3.)  In order to run a class entirely in Spanish, the students need to have a very strong sense of community, and an ability to self-direct their learning.  These things do not happen by accident.  I'm not great at this, either.  I've focused really hard on making this happen on purpose, and it hasn't stuck as well as I'd hoped

4.)  Early-level Spanish classes should focus on speaking communication, with reading and writing as support structures.  I do this fairly well, in that we don't do that many writing activities without a fair amount of speaking to go along with it.

5.)  Higher-order thinking skills and social justice are important elements of a world language class.  I'm getting better at this, but I'm pretty sure I'm sacrificing the communication aspect of class to these goals.

The thing is that I'm not sure what I'm not doing right.

Why this post?  Why now?
On Friday, Kris, our teacher coach, observed my 10th grade Spanish II class.  It wasn't an unmitigated disaster, but I think it's fair to say that it was a disaster with few mitigations.  I talked most of the hour, I did it in English, the board work was a review activity that took 15 minutes, we spent a lot of time going over classroom management issues.  I didn't get on to new learning activities until the last 20 minutes of class or so, and even then it was a listening activity.  The students didn't make it any secret of how bored they were.

This isn't the first time that happened, and every time they tell me this, I try to ramp up the next week's lesson plan.  I'm guessing I just don't understand what my class is supposed to look like, or at least how to make it happen.  This is disappointing.  The last few years, I've started the school year very excited to get started on the work.  The last few years, by the time winter break comes along, I'm demoralized, having performed tremendous amounts of work, seen no real benefit in either learning or classroom management, and with huge amounts of work (which should prove useful, but may well not) to do ahead of me.
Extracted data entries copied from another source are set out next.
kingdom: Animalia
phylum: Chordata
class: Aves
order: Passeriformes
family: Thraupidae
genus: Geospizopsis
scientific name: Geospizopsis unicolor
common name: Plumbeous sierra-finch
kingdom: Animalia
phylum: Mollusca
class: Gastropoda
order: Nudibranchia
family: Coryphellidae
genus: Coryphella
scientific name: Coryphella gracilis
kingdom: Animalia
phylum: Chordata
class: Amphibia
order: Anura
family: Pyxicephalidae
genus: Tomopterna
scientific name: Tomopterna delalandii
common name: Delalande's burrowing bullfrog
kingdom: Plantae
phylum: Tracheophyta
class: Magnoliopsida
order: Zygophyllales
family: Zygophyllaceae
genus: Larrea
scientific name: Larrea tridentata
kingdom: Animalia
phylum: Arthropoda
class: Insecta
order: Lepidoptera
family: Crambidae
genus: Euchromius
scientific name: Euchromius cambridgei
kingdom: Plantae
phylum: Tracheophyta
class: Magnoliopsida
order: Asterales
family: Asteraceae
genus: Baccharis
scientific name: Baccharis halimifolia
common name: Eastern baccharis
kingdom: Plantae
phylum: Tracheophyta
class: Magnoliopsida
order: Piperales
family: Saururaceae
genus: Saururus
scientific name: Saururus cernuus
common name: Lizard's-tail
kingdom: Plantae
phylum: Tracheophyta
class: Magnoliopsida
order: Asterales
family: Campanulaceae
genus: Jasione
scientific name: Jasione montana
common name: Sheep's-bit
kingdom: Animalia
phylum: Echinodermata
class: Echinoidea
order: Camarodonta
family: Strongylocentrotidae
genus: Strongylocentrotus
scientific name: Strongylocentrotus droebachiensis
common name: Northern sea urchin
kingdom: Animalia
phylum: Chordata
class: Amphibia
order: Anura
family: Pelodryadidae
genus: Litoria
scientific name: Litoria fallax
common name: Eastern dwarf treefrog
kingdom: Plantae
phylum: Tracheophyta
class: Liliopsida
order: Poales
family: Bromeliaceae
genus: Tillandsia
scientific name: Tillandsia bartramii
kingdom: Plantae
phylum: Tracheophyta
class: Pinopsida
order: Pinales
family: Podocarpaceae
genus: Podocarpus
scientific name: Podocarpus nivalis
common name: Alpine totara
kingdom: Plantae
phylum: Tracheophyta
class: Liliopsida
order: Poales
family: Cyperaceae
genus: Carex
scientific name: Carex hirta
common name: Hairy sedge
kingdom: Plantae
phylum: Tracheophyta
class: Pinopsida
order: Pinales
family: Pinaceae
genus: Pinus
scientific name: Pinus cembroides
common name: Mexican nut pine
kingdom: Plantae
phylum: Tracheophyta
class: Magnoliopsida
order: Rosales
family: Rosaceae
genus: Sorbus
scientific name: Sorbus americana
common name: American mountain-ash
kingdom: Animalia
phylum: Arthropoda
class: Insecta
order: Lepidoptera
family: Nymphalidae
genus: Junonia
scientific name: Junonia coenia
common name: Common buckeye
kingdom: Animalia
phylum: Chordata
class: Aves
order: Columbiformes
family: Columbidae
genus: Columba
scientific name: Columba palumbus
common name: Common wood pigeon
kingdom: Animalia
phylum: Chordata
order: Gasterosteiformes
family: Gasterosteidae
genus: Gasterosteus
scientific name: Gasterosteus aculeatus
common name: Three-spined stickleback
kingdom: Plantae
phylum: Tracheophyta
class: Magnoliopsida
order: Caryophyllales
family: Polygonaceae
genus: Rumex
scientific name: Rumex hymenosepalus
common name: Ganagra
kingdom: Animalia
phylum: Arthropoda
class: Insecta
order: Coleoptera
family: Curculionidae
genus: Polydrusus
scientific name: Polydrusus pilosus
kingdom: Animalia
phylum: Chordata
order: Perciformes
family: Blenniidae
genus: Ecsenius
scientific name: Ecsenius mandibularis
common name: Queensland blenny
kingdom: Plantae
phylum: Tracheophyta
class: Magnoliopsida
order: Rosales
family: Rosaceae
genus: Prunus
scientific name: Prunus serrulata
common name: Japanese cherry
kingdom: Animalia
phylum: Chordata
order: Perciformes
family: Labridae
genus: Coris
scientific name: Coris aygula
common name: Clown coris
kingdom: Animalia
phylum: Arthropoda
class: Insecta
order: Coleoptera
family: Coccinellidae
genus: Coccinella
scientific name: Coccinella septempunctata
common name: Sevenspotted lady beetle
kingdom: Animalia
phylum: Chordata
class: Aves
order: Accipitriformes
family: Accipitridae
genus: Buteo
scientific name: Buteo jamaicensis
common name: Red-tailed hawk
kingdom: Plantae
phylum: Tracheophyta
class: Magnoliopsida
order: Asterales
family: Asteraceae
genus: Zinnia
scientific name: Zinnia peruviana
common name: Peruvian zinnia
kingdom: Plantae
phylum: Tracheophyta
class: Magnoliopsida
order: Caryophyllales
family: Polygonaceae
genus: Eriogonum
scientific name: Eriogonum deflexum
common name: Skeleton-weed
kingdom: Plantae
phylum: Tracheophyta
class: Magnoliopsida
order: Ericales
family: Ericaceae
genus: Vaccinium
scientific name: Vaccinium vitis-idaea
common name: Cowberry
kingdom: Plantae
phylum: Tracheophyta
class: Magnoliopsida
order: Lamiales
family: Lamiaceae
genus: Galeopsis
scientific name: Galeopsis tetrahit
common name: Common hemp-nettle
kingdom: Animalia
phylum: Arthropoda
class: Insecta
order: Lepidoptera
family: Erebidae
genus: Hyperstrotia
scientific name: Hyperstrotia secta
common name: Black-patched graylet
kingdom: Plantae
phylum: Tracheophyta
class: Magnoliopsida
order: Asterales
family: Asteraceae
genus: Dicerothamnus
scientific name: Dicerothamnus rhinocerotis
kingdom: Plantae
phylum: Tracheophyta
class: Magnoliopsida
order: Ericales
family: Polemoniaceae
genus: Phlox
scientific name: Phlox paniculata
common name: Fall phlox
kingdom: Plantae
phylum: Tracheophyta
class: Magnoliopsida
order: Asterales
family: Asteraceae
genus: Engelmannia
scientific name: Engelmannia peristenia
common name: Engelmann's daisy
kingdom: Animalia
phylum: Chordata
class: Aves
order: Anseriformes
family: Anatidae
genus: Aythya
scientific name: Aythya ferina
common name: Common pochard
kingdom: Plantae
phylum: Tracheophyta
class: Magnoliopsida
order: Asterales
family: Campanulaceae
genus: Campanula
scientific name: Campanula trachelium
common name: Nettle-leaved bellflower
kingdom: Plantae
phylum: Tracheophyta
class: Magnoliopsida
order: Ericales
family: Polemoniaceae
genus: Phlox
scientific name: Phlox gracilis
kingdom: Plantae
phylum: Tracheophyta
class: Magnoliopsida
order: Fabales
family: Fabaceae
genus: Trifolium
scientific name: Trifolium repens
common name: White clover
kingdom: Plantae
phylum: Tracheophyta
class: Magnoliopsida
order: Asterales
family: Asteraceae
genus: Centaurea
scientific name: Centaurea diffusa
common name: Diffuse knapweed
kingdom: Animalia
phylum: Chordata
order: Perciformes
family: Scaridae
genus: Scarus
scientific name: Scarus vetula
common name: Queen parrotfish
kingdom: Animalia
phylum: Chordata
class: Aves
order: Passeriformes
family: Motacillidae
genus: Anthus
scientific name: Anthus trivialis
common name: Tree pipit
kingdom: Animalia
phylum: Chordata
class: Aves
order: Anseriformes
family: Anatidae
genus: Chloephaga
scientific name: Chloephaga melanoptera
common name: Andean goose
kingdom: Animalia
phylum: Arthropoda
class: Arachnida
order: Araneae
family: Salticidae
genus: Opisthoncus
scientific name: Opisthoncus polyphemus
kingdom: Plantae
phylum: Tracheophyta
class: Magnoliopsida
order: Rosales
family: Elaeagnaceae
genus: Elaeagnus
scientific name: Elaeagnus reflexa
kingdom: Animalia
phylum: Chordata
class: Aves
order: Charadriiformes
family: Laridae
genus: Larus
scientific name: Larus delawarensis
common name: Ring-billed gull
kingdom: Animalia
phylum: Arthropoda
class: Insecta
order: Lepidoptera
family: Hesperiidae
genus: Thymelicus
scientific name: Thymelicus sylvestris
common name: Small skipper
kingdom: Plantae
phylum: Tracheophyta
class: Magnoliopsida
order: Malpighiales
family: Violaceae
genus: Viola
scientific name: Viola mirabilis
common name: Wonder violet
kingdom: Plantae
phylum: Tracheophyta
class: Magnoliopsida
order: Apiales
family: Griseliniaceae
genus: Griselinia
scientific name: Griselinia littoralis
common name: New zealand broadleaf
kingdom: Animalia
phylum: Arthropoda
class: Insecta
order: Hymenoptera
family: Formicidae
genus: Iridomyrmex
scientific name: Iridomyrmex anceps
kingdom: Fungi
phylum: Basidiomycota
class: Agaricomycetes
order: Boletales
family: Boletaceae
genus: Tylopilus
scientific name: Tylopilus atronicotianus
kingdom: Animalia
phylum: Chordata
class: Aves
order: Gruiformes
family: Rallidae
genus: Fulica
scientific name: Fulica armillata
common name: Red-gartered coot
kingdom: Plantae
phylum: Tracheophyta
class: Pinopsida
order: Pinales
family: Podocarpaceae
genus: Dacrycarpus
So Kris has given me a few pointers, and I'm going to try them out this week.  She started out by suggesting I re-think my board work activity.  So we'll go from there.  Hopefully, we can get me doing what I should have done all along.  I suppose it's better that this happened now than after winter break; now I'll have time to implement a few changes and analyze them.  (This blog post took over 3 hours, over the course of 2 days, to write.  It takes some time.  This one was obviously important, but I can't afford to do it all the time.)